Drill bits vary in their design and construction so that different materials can be drilled efficiently.
Most general purpose twist drills are designed to bore a variety of materials well,
but no single material most efficiently. The differences most effecting performance are the design of the cutting tip,
flute shape and material they are made from.
The biggest single factor effecting longevity of a drill bit is heat. When sufficient heat is generated at the cutting
edges of a drill bit, the edges deform and the bit becomes dull or "burned". A burned drill bit has had the temper of
the material negatively effected and renders the bit nearly useless without extensive re-grinding. If enough heat is
generated to melt the material being drilled, a build up can occur on the tip and prevent efficient drilling as well.
The amount of heat generated at the tip while drilling is effected by the material being drilled (hardness and melting
point), the speed of the drill (RPM) and the rate at which the drill bit is being fed into the material (feed rate).
The use of cutting fluids dissipates heat away from the cutting edges and is recommended on hard drilling operations
and some materials with low melting points.
Typical twist drill bits have either a 118º or 135º angle ground at the tip. The 118º tip provides for
more cutting surface and is best suited for softer materials (wood, plastic, aluminumˇ). This greater cutting surface
allows for more material to be cut with each revolution providing faster drilling. The 135º tip allows less
cutting edge surface, but permits more efficient drilling of harder materials (steel, stainless steel). Given the same
conditions (material, RPM and feed rate) the 118º point will produce more heat than the 135º.

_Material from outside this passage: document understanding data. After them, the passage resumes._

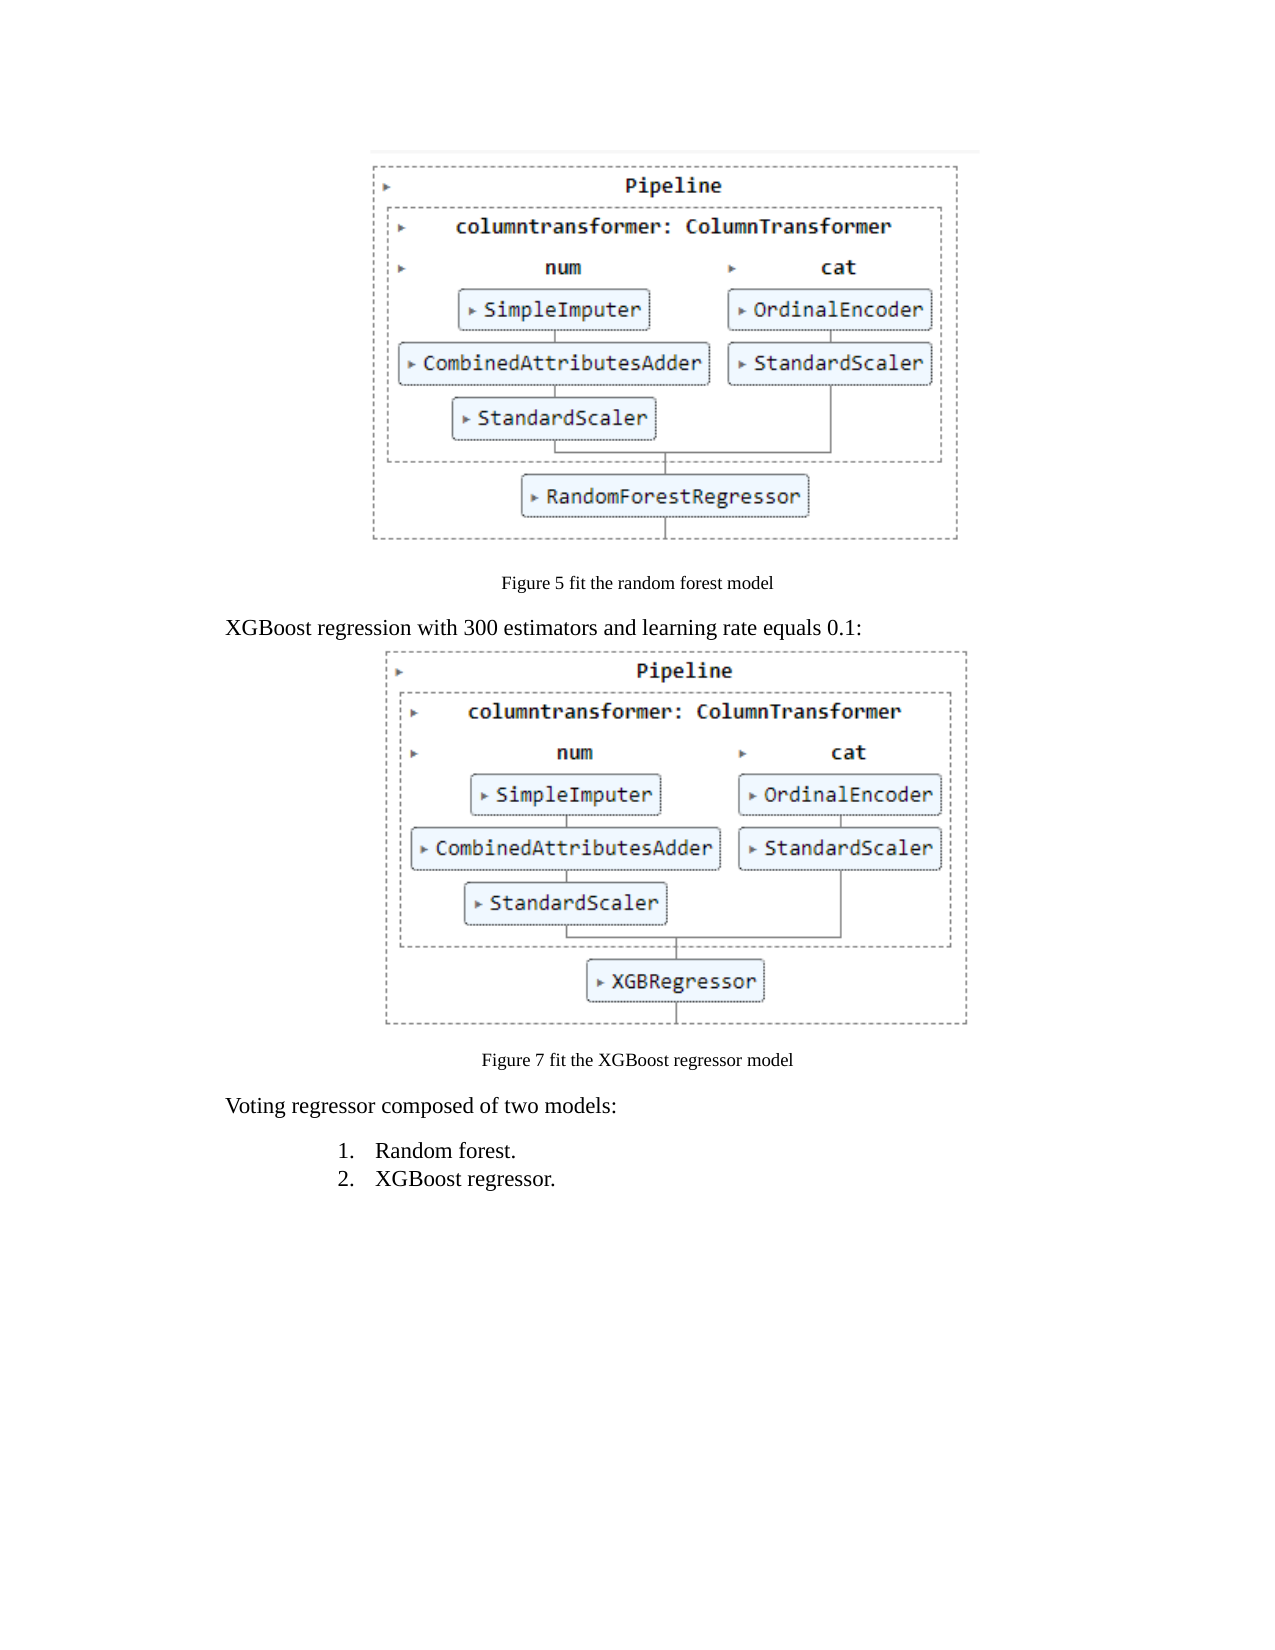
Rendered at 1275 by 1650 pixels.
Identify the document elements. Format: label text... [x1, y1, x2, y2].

list XGBoost regression with 300 estimators and learning rate equals 0.1: [225, 614, 1125, 641]
list XGBoost regressor. [337, 1165, 1125, 1192]
text Voting regressor composed of two models: [150, 1092, 1125, 1118]
text Figure 5 fit the random forest model [150, 572, 1125, 593]
text Figure 7 fit the XGBoost regressor model [150, 1049, 1125, 1071]
list Random forest. [337, 1137, 1125, 1163]
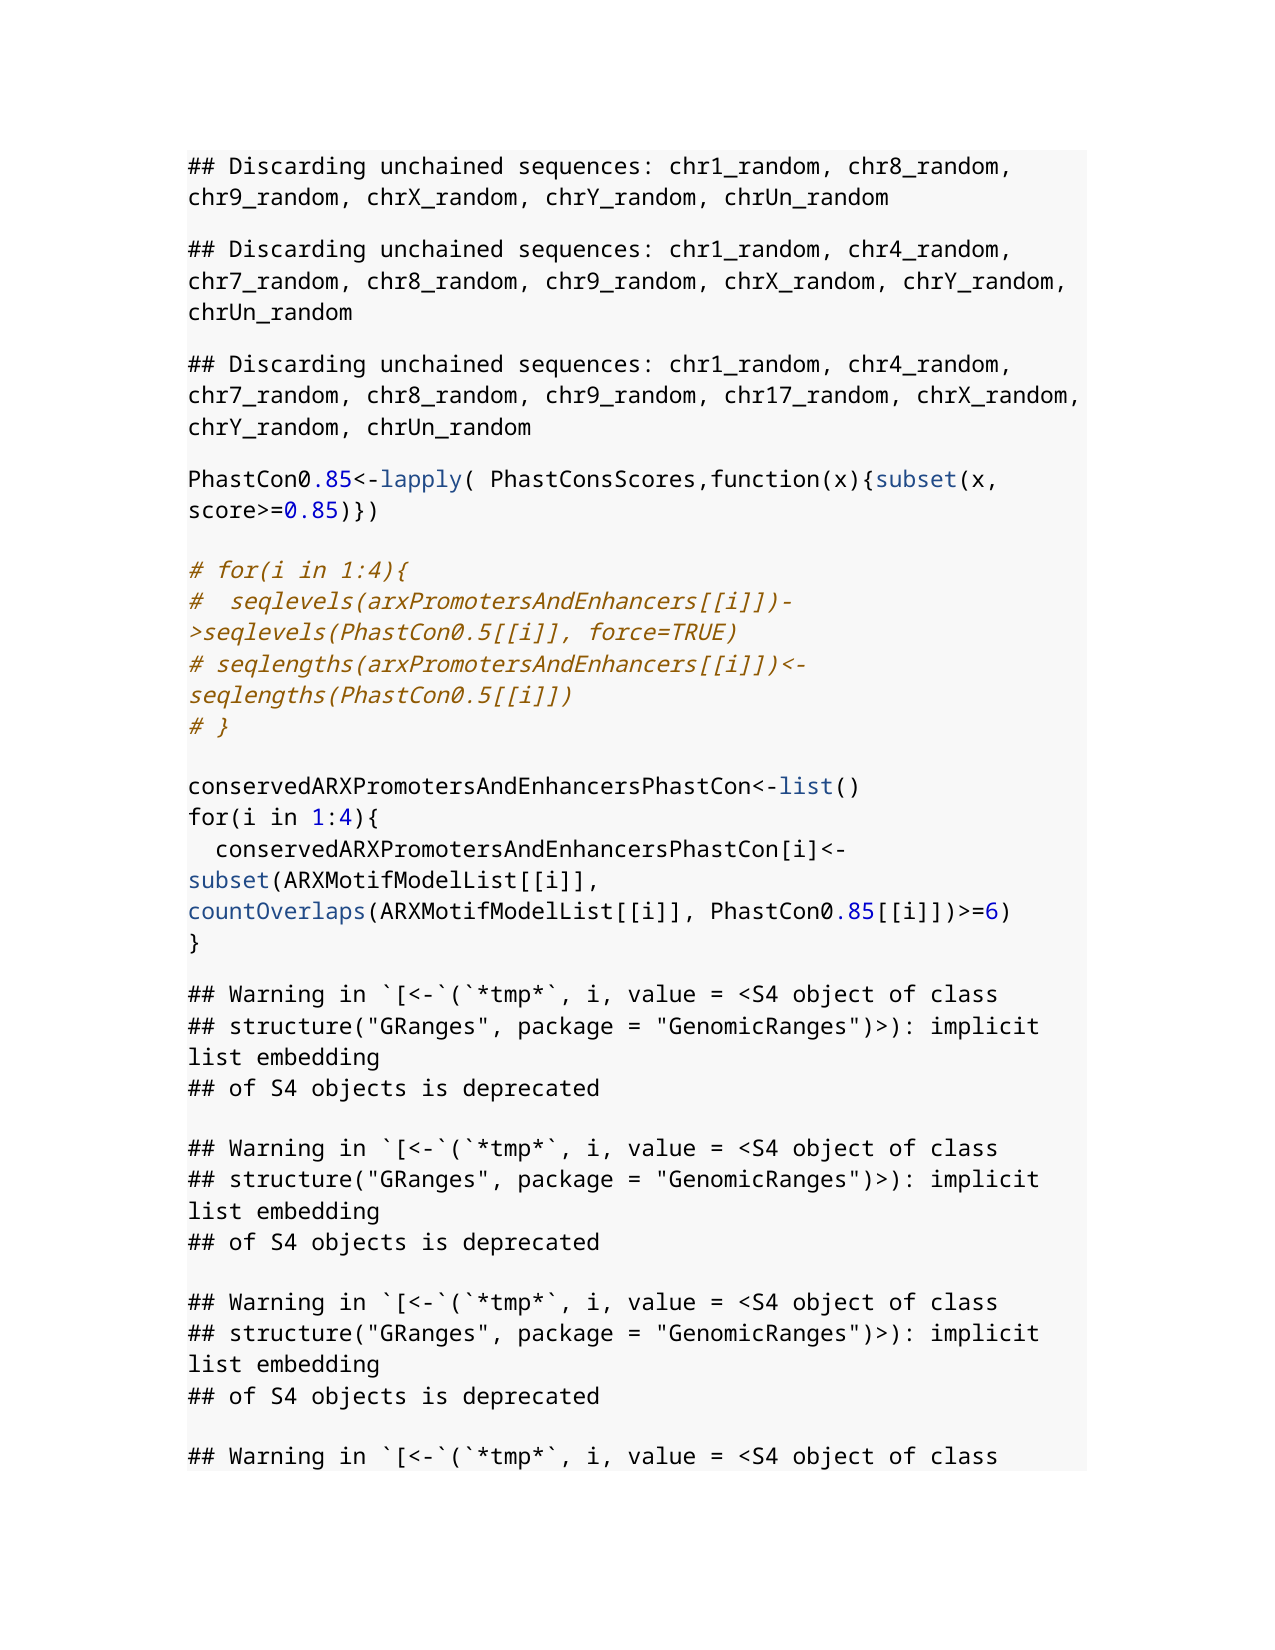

The flutes of a twist drill exist to remove the drilled material (chips) as the bit cuts and progresses. If the material
is not removed, heat will build up faster and the bore will become clogged. Flutes vary in depth, angle and shape.
The more chips that can be cleared of the bore the more efficient the drill bit can operate.
Drill bits are produced from different kinds of material primarily varying in hardness. Most common is High Speed
Steel (HS). This material is of sufficient hardness for most drilling operations. To drill harder materials
(stainless steel) the drill bit needs to be harder for extended life and higher heat tolerance. Cobalt steel and
carbide steel are examples of materials harder than HS. Drill bits may also be coated to extended life, reduce heat
build up and discourage corrosion. Common examples are Black oxide coated, Titanium coated and Cobalt plated.